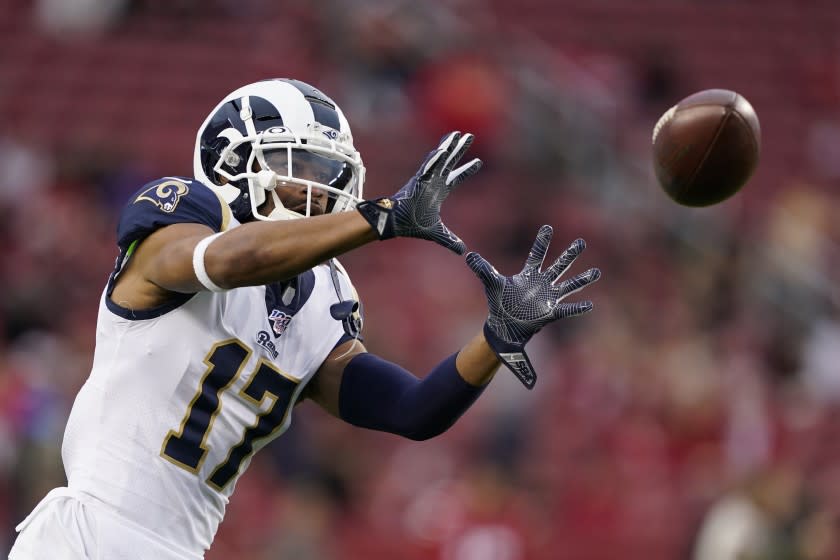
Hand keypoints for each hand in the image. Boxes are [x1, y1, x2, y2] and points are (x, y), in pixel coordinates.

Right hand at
-=-=-
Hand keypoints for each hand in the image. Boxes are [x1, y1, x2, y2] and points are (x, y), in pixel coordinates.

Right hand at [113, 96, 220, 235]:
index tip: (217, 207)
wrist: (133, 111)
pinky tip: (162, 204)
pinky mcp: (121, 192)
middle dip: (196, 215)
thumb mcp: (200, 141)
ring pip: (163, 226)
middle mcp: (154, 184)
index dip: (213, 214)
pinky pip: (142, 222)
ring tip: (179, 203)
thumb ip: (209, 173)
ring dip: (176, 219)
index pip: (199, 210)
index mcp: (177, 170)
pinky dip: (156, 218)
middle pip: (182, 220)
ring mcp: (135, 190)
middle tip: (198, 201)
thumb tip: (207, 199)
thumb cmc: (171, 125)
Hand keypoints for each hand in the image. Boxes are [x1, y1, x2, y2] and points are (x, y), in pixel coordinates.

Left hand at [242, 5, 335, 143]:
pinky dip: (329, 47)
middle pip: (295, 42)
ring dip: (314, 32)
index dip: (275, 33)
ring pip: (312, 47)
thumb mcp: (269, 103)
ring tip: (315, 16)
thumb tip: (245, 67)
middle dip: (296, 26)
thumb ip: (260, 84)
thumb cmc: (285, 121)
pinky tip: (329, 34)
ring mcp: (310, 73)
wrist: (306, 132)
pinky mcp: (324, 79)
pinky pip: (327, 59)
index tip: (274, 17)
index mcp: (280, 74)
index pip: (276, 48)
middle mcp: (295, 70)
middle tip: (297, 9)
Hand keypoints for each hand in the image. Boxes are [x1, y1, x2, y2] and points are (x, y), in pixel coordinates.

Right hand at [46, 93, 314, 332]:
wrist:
-=-=-
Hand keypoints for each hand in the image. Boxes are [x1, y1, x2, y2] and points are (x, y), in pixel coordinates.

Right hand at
-=-=-
Task description → Only the lines that contain the string "Right" are to be copied from the records.

Final answer →
Right hand at
Right hand at [113, 96, 220, 235]:
Right hand at [46, 93, 314, 332]:
Right hand at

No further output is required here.